General Requirements
Any proposal must be delivered to, or mailed and received by, the Company’s Corporate Secretary at the principal executive offices of the Company, in writing and in proper form, and must set forth the information required by the Company’s amended and restated bylaws and applicable requirements under the Exchange Act rules described above. Any adjournment or postponement of an annual meeting for which notice or a public announcement has been given or made shall not commence a new time period (or extend any time period) for the giving of any stockholder’s notice as described in this section entitled “Next Year’s Special Meeting.”
21
OTHER MATTERS
The Board knows of no other matters that will be presented for consideration at the Special Meeting. If any other matters are properly brought before the Special Meeting, it is the intention of the persons named in the accompanying proxy to vote on such matters in accordance with their best judgment.
Dated: [●], 2025
22
FORM OF CERTIFICATE OF AMENDMENT
OF CERTIFICATE OF INCORPORATION
OF GRYPHON DIGITAL MINING, INC.
Gryphon Digital Mining, Inc., a corporation organized and existing under the laws of the State of Delaware (the “Corporation”), does hereby certify as follows:
1. The name of the Corporation is Gryphon Digital Mining, Inc.
2. The Certificate of Incorporation of the Corporation is amended by deleting paragraph FOURTH of the Certificate of Incorporation of the Corporation in its entirety and inserting the following:
The total number of shares of all classes of capital stock which the Corporation shall have authority to issue is 505,000,000, of which 500,000,000 shares shall be common stock of the par value $0.0001 per share (“Common Stock”) and 5,000,000 shares shall be preferred stock of the par value of $0.0001 per share (“Preferred Stock”).
3. This Certificate of Amendment has been duly adopted by the Board of Directors and stockholders of the Corporation in accordance with Section 242 of the General Corporation Law of the State of Delaware.

> _Data listing_
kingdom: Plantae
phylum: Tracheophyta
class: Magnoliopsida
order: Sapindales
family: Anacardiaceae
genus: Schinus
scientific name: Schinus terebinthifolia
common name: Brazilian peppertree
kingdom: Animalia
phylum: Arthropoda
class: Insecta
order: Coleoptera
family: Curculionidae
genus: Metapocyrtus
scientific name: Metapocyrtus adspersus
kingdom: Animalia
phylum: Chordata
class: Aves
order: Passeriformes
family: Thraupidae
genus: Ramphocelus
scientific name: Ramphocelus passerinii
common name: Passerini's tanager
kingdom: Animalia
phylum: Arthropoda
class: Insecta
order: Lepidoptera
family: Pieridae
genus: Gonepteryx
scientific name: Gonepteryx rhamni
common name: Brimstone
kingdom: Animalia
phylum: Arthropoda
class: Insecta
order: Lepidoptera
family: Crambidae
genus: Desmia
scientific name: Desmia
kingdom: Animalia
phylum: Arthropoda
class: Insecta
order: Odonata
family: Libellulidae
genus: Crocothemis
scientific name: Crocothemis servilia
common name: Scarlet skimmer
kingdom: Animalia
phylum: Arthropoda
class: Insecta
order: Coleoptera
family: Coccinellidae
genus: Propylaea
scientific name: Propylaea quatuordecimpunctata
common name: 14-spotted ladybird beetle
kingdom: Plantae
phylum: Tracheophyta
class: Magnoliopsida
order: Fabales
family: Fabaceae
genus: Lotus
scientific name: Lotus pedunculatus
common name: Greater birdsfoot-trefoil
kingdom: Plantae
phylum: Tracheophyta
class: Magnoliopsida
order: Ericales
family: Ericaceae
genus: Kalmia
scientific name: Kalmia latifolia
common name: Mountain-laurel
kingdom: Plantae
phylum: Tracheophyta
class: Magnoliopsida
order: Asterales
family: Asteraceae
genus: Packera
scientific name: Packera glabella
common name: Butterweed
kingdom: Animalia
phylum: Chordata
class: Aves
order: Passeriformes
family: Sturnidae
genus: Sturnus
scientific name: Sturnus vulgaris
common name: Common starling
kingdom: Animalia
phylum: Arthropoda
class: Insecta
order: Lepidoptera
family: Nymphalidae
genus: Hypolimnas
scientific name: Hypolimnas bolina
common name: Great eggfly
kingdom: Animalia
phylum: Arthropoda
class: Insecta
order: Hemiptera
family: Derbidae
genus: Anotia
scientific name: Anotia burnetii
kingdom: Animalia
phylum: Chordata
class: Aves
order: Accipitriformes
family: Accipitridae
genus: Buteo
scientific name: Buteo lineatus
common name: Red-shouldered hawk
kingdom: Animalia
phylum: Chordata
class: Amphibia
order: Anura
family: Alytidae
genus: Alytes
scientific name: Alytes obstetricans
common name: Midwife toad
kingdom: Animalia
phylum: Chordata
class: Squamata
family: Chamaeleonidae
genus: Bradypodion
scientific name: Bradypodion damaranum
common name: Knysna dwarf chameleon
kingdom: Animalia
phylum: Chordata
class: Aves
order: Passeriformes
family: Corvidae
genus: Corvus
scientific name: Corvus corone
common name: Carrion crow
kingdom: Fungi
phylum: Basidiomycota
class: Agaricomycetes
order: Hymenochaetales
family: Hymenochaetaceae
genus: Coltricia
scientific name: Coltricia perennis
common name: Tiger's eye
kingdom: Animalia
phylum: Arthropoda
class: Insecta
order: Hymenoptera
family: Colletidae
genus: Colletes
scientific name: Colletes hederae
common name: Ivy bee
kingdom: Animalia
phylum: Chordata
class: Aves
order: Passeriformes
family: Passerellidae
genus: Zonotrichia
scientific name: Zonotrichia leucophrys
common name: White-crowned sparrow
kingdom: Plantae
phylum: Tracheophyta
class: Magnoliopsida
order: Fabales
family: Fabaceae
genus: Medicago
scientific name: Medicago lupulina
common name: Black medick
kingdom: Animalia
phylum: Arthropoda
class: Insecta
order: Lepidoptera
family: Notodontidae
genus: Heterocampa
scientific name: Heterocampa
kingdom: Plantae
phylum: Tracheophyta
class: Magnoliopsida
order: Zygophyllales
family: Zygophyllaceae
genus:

> _Problem 1_
Extract the proxy statement passage in full, word for word.
> _Problem 2_
Copy the data listing word for word, from the line with "genus: Heterocampa" through the last line of the listing.
The proxy statement passage and the data listing are unrelated to each other.

> _Task result 1_
General Requirements
Any proposal must be delivered to, or mailed and received by, the Company’s Corporate Secretary at the principal executive offices of the Company, in writing and in proper form, and must set forth the information required by the Company’s amended and restated bylaws and applicable requirements under the Exchange Act rules described above. Any adjournment or postponement of an annual meeting for which notice or a public announcement has been given or made shall not commence a new time period (or extend any time period) for the giving of any stockholder’s notice as described in this section entitled “Next Year’s Special Meeting.”
21
OTHER MATTERS
The Board knows of no other matters that will be presented for consideration at the Special Meeting. If any other matters are properly brought before the Special Meeting, it is the intention of the persons named in the accompanying proxy to vote on such matters in accordance with their best judgment.
Dated: [●], 2025
22
FORM OF CERTIFICATE OF AMENDMENT
OF CERTIFICATE OF INCORPORATION
OF GRYPHON DIGITAL MINING, INC.
Gryphon Digital Mining, Inc., a corporation organized and existing under the laws of the State of Delaware (the “Corporation”), does hereby certify as follows:
1. The name of the Corporation is Gryphon Digital Mining, Inc.
2. The Certificate of Incorporation of the Corporation is amended by deleting paragraph FOURTH of the Certificate of Incorporation of the Corporation in its entirety and inserting the following:
The total number of shares of all classes of capital stock which the Corporation shall have authority to issue is 505,000,000, of which 500,000,000 shares shall be common stock of the par value $0.0001 per share (“Common Stock”) and 5,000,000 shares shall be preferred stock of the par value of $0.0001 per share (“Preferred Stock”).
3. This Certificate of Amendment has been duly adopted by the Board of Directors and stockholders of the Corporation in accordance with Section 242 of the General Corporation Law of the State of Delaware.

> _Task result 2_
genus: Heterocampa
scientific name: Heterocampa
kingdom: Plantae
phylum: Tracheophyta
class: Magnoliopsida
order: Zygophyllales
family: Zygophyllaceae
genus:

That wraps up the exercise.